How to recognize the need for mental health in yourself,

family members, or friends —

and what to say when you’re ready to reach out

Moving to a new locale often creates a jumble of emotions. There’s the excitement of possibility — a new home, new neighborhood, new friends, new activities, a new job, and new things to see and do. But there’s also that twinge of sadness associated with leaving behind the comfort of old friends, maybe family, and long-established routines. And moving itself is stressful with the planning, packing, unpacking, setting up utilities, enrolling kids in new schools, finding new health care providers, grocery stores, and other services.

It’s important for us to embrace these conflicting feelings. They’re a natural part of the moving process. But it’s also important to recognize when you might be experiencing more than a temporary sense of sadness caused by all the changes moving brings.

Many people experience anxiety, depression, or other mental health challenges at some point in their lives. When this happens, knowing you’re not alone can help. But sometimes it can be difficult to share that you’re struggling or to ask someone you care about if they are — especially in the midst of so much change. Yet, it’s important to take this step — not only so you or someone else can get the care they need, but so that all of us can help end the stigma of mental health.

Mother and daughter on front porch

“It is a societal group effort to try to normalize mental health concerns,” said Sara Vogel, MD, a psychiatrist at Kaiser Permanente in Colorado. She sees the recent global conversations led by superstar athletes like Simone Biles, Naomi Osaka, and countless other well-known figures as a major step toward ending the stigma of mental health.

Everyone’s experience with mental health issues is different, but there are some general signs you can look out for in yourself and others, Dr.

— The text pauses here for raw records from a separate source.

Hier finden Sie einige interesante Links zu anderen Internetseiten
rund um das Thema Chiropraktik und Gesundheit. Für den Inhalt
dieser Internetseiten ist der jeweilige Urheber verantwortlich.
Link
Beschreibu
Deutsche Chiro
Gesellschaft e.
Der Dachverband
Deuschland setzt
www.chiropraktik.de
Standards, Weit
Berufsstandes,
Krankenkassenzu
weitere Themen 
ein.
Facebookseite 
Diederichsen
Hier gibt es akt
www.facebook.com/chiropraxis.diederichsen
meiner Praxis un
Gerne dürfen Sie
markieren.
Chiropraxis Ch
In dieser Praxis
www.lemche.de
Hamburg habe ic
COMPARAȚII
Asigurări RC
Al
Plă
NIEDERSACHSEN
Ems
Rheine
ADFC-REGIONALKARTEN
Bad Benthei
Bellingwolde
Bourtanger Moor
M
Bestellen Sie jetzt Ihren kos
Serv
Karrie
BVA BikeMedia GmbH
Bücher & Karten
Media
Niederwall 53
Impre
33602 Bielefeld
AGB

Vogel said, including:

  • A change in performance at work or school
  • Changes in interactions with loved ones
  • Loss of interest in activities you usually enjoy
  • Sleeping too much or too little
  • Fatigue or low energy
  • Problems focusing or remembering
  • Social isolation
  • Changes in appetite and/or weight
  • Thoughts of death, suicide, or hopelessness
  • Alcohol or drug use or dependence

Additional signs in kids and teens can include irritability, self-harm, and recurring physical symptoms, like stomachaches.

If you are concerned about someone you care about, one way to start a conversation is to bring up the subject in a casual, open-ended manner. Ask, “How have you been doing lately?” or “I noticed you haven’t attended your new book club in a while. Is everything OK?”

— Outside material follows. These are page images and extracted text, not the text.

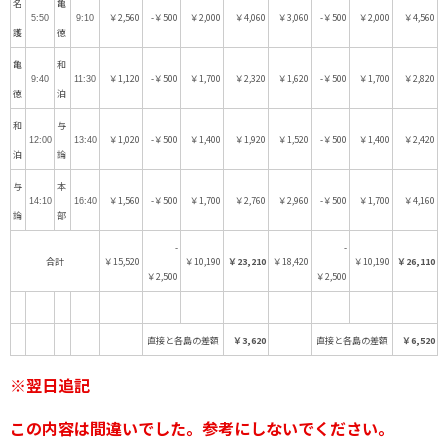
名
亀
￥2,560
-￥500
￥2,000
￥4,060
￥3,060
-￥500
￥2,000
￥4,560
5:50
9:10
護
徳
亀
和
￥1,120
-￥500
￥1,700
￥2,320
￥1,620
-￥500
￥1,700
￥2,820
9:40
11:30
徳
泊
和
与
￥1,020
-￥500
￥1,400
￥1,920
￥1,520
-￥500
￥1,400
￥2,420
12:00
13:40
泊
論
与
本
￥1,560
-￥500
￥1,700
￥2,760
￥2,960
-￥500
￥1,700
￥4,160
14:10
16:40
論
部
-
-
合計
￥15,520
￥10,190
￥23,210
￥18,420
￥10,190
￥26,110
￥2,500
￥2,500
直接と各島の差額
￥3,620
直接と各島の差額
￥6,520
※翌日追記
この内容は間違いでした。参考にしないでください。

“Then just see where the person takes it,” Dr. Vogel said. “You’re not looking to interrogate someone. You’re trying to help them give permission to take the conversation a little further, opening the door, letting them know it’s a safe space.”

Listen with an open mind, reassure them they’re not alone, and ask how you can support them. Depending on your comfort level, you can also inquire whether they’ve thought about reaching out to a professional for help.

If you’re worried about your own well-being, Kaiser Permanente offers an online self-assessment through our Find Your Words initiative, which empowers people to ask for help and to speak out about mental health.

Mother and son outside on the front porch

If you or the person you’re speaking with is considering harming themselves, there are crisis lines via the National Suicide Prevention Lifeline or Colorado Crisis Services.

Kaiser Permanente believes so strongly in the importance of mental health as part of your whole health that we’ve embedded behavioral health specialists in most of our Colorado medical offices, so members can connect with a specialty provider, if necessary, without a referral. We also offer many ways to get help online, by phone, or in person. It’s also why the Kaiser Permanente Colorado Institute for Health Research is dedicated to improving the understanding and management of mental health conditions.

“We try to help make it as user-friendly as possible,” Dr. Vogel said. “When you’re in crisis, everything can be so overwhelming, and trying to Google information and figure out what phone number to call, that may be too much.”